On 11/13/13, the New York Times (
visit link) ran the following story:
"By a Spire, Manhattan Regains a Title From Chicago1 World Trade Center Is Ruled Tallest Building in the U.S.
By PATRICK McGEEHAN and CHARLES V. BAGLI
For four decades, Chicagoans have been able to one-up New Yorkers on at least one measure: The City of the Big Shoulders had the tallest building in the United States.
But as of Tuesday, that crown is moving east. One World Trade Center in Lower Manhattan has officially been ruled to be taller than the Willis Tower, in Chicago. That judgment came from the primary arbiter of structural stature, the Council on Tall Buildings and Urban Habitat.
New York’s tallest building was deemed taller even though it has six fewer floors and its roof is more than 100 feet lower than the top side of the Willis Tower. (Formerly known as the Sears Tower, the Chicago building captured the title in the 1970s from the twin towers.)
How can that be?
It all depends on what the definition of an antenna is.
Both buildings have long masts poking skyward from their roofs. But those on the 1,451-foot Willis Tower are considered antennas, which the council does not count in calculating the height of a building.
The 408-foot long mast on 1 World Trade Center, on the other hand, is more than just a means of improving radio signals, its developers argued. They called it a spire and insisted it was a critical and permanent element of the architects’ overall design.

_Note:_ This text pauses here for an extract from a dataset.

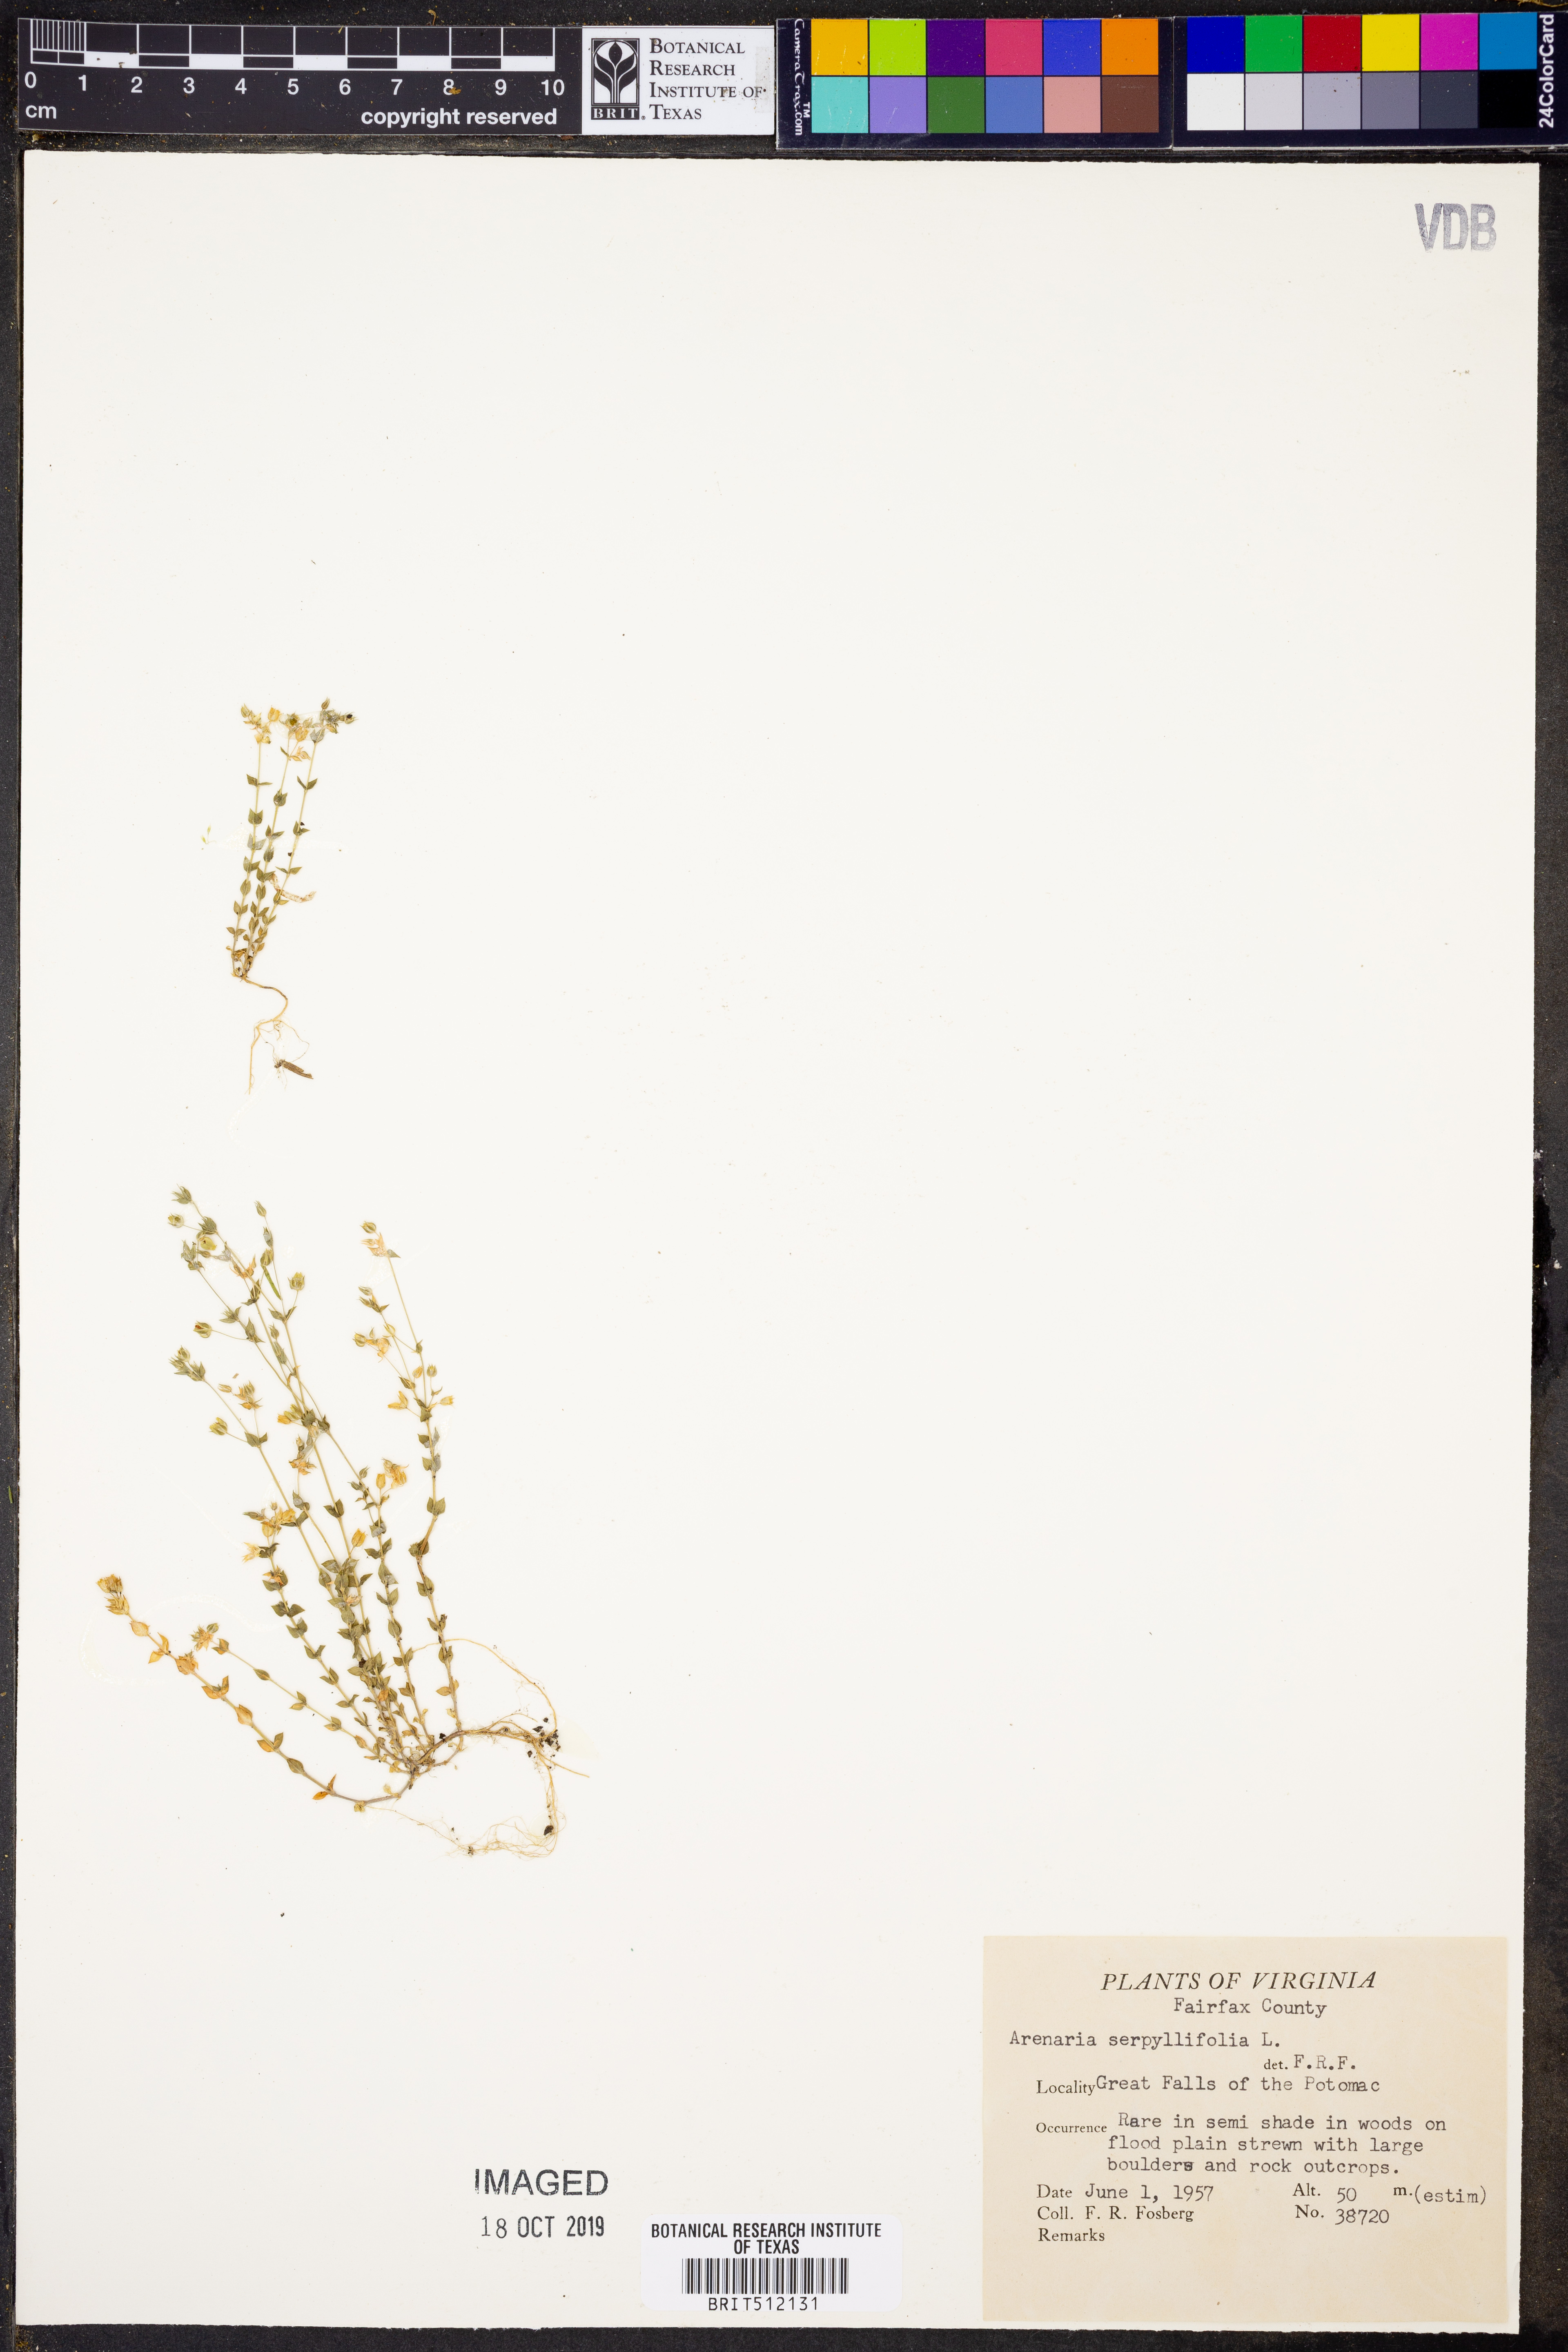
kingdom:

When 25 members of the council’s height committee met in Chicago on Friday, they heard the spire argument from the chief architect, David Childs of the firm Skidmore, Owings & Merrill, and representatives of the Port Authority of New York and New Jersey, which developed the trade center.
The New York contingent said the spire had always been part of the plan to achieve the symbolic height of 1,776 feet.
The committee members unanimously agreed that the spire should be counted, said Timothy Johnson, the council’s chairman and a partner in NBBJ, a design firm.
“The building is in fact 1,776 feet,” Mr. Johnson said. “We don’t believe the spire will ever be removed.”
The Port Authority issued a joint statement with the architects and the Durst Organization, which is managing the building and recruiting tenants. “This iconic building represents the resilience of America, and today’s decision recognizes 1 World Trade Center’s rightful place in history,” the statement said.
Mayor Rahm Emanuel of Chicago was unmoved.
“If it looks like an antenna, acts like an antenna, then it is an antenna,” Mr. Emanuel said after the decision was announced. “At the Willis Tower, you have a panoramic view that is unmatched. You can’t get a view like that from an antenna.”
Mr. Emanuel’s tone reflects the pride Chicagoans take in their city’s architecture and its status as the home of the country’s first “skyscraper,” the 10-story Home Insurance Building.
Carol Willis, an architectural historian and founder of the Skyscraper Museum in Manhattan, said there were various ways to measure the size of a building beyond its height. “In the end,” Ms. Willis said, “buildings are about more than one dimension. It’s about height, floor plans, office space, location and rent.”
She pointed out that the Empire State Building was about 200 feet taller than another former record-holder, the Chrysler Building, and also had twice as much office space as the Chrysler Building and the Bank of Manhattan Building at 40 Wall Street combined.
Walter Chrysler came up with a spire of his own to gain the edge in a similar rivalry in the late 1920s. To beat the 927-foot height of 40 Wall Street, he secretly had a 125-foot spire assembled inside the crown of the Chrysler Building, raising it to 1,046 feet.
The architects for 40 Wall Street countered that their building had the highest usable floor.
Now Chicagoans can say the same about the Willis Tower."